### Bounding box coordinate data
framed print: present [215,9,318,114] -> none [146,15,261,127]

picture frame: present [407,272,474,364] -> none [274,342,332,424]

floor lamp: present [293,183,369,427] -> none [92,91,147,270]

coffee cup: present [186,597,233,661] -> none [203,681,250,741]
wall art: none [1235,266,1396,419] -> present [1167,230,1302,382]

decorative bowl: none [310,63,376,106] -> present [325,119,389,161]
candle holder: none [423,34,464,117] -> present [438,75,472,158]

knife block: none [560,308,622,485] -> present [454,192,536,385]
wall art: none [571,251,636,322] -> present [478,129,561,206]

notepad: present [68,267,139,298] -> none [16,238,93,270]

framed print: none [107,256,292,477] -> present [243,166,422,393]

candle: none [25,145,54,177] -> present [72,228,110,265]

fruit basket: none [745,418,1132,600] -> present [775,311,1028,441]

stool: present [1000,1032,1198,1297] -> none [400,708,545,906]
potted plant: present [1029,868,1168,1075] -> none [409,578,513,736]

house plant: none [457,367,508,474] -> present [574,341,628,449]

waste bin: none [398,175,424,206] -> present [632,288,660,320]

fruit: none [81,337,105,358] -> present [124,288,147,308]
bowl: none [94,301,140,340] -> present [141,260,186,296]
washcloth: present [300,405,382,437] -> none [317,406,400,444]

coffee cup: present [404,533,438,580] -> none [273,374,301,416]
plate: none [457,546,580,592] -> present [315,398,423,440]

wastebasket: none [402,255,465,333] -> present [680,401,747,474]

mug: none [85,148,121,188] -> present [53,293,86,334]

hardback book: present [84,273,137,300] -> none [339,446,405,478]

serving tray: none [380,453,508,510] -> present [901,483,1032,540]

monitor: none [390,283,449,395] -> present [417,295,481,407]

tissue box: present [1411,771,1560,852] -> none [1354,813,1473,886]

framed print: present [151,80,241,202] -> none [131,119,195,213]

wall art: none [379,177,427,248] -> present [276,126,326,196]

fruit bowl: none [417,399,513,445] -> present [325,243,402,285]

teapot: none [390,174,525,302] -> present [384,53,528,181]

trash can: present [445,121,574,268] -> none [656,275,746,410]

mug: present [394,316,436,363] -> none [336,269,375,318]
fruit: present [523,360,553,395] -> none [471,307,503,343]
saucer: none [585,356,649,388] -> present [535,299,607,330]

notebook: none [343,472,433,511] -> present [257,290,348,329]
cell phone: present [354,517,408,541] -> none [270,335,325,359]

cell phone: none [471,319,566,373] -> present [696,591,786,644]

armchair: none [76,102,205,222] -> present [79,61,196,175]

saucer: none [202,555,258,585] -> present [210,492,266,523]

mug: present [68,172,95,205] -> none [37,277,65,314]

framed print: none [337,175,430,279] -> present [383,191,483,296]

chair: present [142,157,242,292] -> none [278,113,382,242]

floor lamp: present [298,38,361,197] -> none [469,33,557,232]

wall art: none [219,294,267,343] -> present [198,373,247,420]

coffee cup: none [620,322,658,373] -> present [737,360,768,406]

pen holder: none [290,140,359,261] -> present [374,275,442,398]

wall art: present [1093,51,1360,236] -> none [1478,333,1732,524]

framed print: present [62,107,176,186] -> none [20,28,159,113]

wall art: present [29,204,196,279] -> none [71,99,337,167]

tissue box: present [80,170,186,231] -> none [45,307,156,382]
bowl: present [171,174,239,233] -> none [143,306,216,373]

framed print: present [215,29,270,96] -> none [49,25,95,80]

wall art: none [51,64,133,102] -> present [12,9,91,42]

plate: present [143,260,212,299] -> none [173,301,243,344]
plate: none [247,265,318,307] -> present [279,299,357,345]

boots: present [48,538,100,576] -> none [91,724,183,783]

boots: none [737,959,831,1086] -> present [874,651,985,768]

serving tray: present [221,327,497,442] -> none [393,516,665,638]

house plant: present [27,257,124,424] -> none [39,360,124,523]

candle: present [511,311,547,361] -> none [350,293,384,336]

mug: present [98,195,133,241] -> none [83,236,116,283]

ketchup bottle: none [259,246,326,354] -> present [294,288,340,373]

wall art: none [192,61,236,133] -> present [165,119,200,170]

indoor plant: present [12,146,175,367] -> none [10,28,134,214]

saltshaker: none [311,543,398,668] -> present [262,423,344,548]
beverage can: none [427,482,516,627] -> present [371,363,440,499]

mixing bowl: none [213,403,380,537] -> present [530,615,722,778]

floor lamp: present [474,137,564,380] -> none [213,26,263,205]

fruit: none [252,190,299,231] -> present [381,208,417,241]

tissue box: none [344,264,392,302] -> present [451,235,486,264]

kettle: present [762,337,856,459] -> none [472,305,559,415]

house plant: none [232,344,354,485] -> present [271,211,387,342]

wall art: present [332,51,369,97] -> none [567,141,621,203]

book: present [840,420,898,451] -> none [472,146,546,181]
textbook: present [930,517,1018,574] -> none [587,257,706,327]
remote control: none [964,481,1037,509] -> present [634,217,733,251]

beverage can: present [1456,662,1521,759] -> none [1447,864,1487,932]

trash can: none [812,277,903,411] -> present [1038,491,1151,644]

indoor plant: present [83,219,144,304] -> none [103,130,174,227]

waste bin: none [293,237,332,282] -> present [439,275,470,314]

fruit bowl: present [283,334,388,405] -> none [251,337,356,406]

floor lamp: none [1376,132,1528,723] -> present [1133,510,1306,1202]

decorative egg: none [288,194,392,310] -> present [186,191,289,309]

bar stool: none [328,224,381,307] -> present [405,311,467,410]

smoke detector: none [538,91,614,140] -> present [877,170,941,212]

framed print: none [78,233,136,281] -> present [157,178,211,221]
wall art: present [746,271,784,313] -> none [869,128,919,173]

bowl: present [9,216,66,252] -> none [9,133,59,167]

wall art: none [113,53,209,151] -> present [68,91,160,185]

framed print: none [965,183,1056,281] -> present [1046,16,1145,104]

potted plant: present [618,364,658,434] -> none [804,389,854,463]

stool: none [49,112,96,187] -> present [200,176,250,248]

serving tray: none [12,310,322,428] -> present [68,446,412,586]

### Task description
Write every line of the entries again, word for word.

### Completed task
framed print: present [215,9,318,114] -> none [146,15,261,127]

picture frame: present [407,272,474,364] -> none [274,342,332,424]

floor lamp: present [293,183,369,427] -> none [92,91,147,270]

coffee cup: present [186,597,233,661] -> none [203,681,250,741]
wall art: none [1235,266,1396,419] -> present [1167,230,1302,382]

decorative bowl: none [310,63,376,106] -> present [325,119,389,161]
candle holder: none [423,34,464,117] -> present [438,75,472,158]

knife block: none [560,308,622,485] -> present [454,192,536,385]
wall art: none [571,251,636,322] -> present [478,129,561,206]

notepad: present [68,267,139,298] -> none [16,238,93,270]

framed print: none [107,256,292,477] -> present [243,166,422,393]

candle: none [25,145,54,177] -> present [72,228,110,265]

fruit basket: none [745,418,1132,600] -> present [775,311,1028,441]

stool: present [1000,1032,1198,1297] -> none [400,708,545,906]
potted plant: present [1029,868,1168,1075] -> none [409,578,513,736]

house plant: none [457,367,508,474] -> present [574,341,628,449]

waste bin: none [398,175,424,206] -> present [632,288,660,320]

fruit: none [81,337,105,358] -> present [124,288,147,308]
bowl: none [94,301,140,340] -> present [141,260,186,296]
washcloth: present [300,405,382,437] -> none [317,406,400,444]

coffee cup: present [404,533,438,580] -> none [273,374,301,416]
plate: none [457,546,580,592] -> present [315,398,423,440]

wastebasket: none [402,255,465,333] -> present [680,401,747,474]

mug: none [85,148,121,188] -> present [53,293,86,334]

hardback book: present [84,273,137,300] -> none [339,446,405,478]

serving tray: none [380,453,508,510] -> present [901,483,1032,540]

monitor: none [390,283,449,395] -> present [417,295,481,407]

tissue box: present [1411,771,1560,852] -> none [1354,813,1473,886]

framed print: present [151,80,241,202] -> none [131,119,195,213]

wall art: none [379,177,427,248] -> present [276,126,326,196]

fruit bowl: none [417,399,513,445] -> present [325,243,402,285]

teapot: none [390,174,525,302] -> present [384,53,528,181]

trash can: present [445,121,574,268] -> none [656,275,746,410]

mug: present [394,316,436,363] -> none [336,269,375,318]
fruit: present [523,360,553,395] -> none [471,307,503,343]
saucer: none [585,356,649,388] -> present [535,299,607,330]

notebook: none [343,472,433,511] -> present [257,290,348,329]
cell phone: present [354,517,408,541] -> none [270,335,325,359]

cell phone: none [471,319,566,373] -> present [696,591,786,644]

armchair: none [76,102,205,222] -> present [79,61,196,175]

saucer: none [202,555,258,585] -> present [210,492,266,523]

mug: present [68,172,95,205] -> none [37,277,65,314]

framed print: none [337,175,430,279] -> present [383,191,483,296]

chair: present [142,157,242,292] -> none [278,113,382,242]

floor lamp: present [298,38,361,197] -> none [469,33,557,232]

wall art: none [219,294,267,343] -> present [198,373,247,420]

coffee cup: none [620,322,658,373] -> present [737,360,768,406]

pen holder: none [290,140,359,261] -> present [374,275,442,398]

wall art: present [1093,51,1360,236] -> none [1478,333,1732,524]

framed print: present [62,107,176,186] -> none [20,28,159,113]

wall art: present [29,204,196,279] -> none [71,99,337,167]

tissue box: present [80,170,186,231] -> none [45,307,156,382]
bowl: present [171,174,239,233] -> none [143,306,216,373]

framed print: present [215,29,270,96] -> none [49,25,95,80]

wall art: none [51,64,133,102] -> present [12,9,91,42]

plate: present [143,260,212,299] -> none [173,301,243,344]
plate: none [247,265,318,307] -> present [279,299,357,345]

boots: present [48,538,100,576] -> none [91,724,183,783]

boots: none [737,959,831,1086] -> present [874,651,985,768]

serving tray: present [221,327,497,442] -> none [393,516,665,638]

house plant: present [27,257,124,424] -> none [39,360,124,523]

candle: present [511,311,547,361] -> none [350,293,384,336]

mug: present [98,195,133,241] -> none [83,236,116,283]

ketchup bottle: none [259,246,326,354] -> present [294,288,340,373]

wall art: none [192,61,236,133] -> present [165,119,200,170]

indoor plant: present [12,146,175,367] -> none [10,28,134,214]

saltshaker: none [311,543,398,668] -> present [262,423,344,548]
beverage can: none [427,482,516,627] -> present [371,363,440,499]

mixing bowl: none [213,403,380,537] -> present [530,615,722,778]

floor lamp: present [474,137,564,380] -> none [213,26,263,205]

fruit: none [252,190,299,231] -> present [381,208,417,241]

tissue box: none [344,264,392,302] -> present [451,235,486,264]

kettle: present [762,337,856,459] -> none [472,305,559,415]

house plant: none [232,344,354,485] -> present [271,211,387,342]

wall art: present [332,51,369,97] -> none [567,141,621,203]

book: present [840,420,898,451] -> none [472,146,546,181]
textbook: present [930,517,1018,574] -> none [587,257,706,327]
remote control: none [964,481,1037,509] -> present [634,217,733,251]

beverage can: present [1456,662,1521,759] -> none [1447,864,1487,932]

trash can: none [812,277,903,411] -> present [1038,491,1151,644]

indoor plant: present [83,219,144,304] -> none [103,130,174,227]

waste bin: none [293,237,332,282] -> present [439,275,470,314]

fruit bowl: present [283,334,388,405] -> none [251,337,356,406]

floor lamp: none [1376,132,1528,723] -> present [1133,510,1306,1202]

decorative egg: none [288,194,392,310] -> present [186,191,289,309]

bar stool: none [328,224,381,307] -> present [405,311,467,410]

smoke detector: none [538,91,614,140] -> present [877,170,941,212]

framed print: none [78,233,136,281] -> present [157,178,211,221]
wall art: present [746,271,784,313] -> none [869,128,919,173]

bowl: present [9,216,66,252] -> none [9,133,59,167]

wall art: none [113,53,209,151] -> present [68,91,160,185]

framed print: none [965,183,1056,281] -> present [1046,16,1145,104]

potted plant: present [618,364,658,434] -> none [804,389,854,463]

stool: none [49,112,96,187] -> present [200,176,250,248]

serving tray: none [12,310,322,428] -> present [68,446,412,586]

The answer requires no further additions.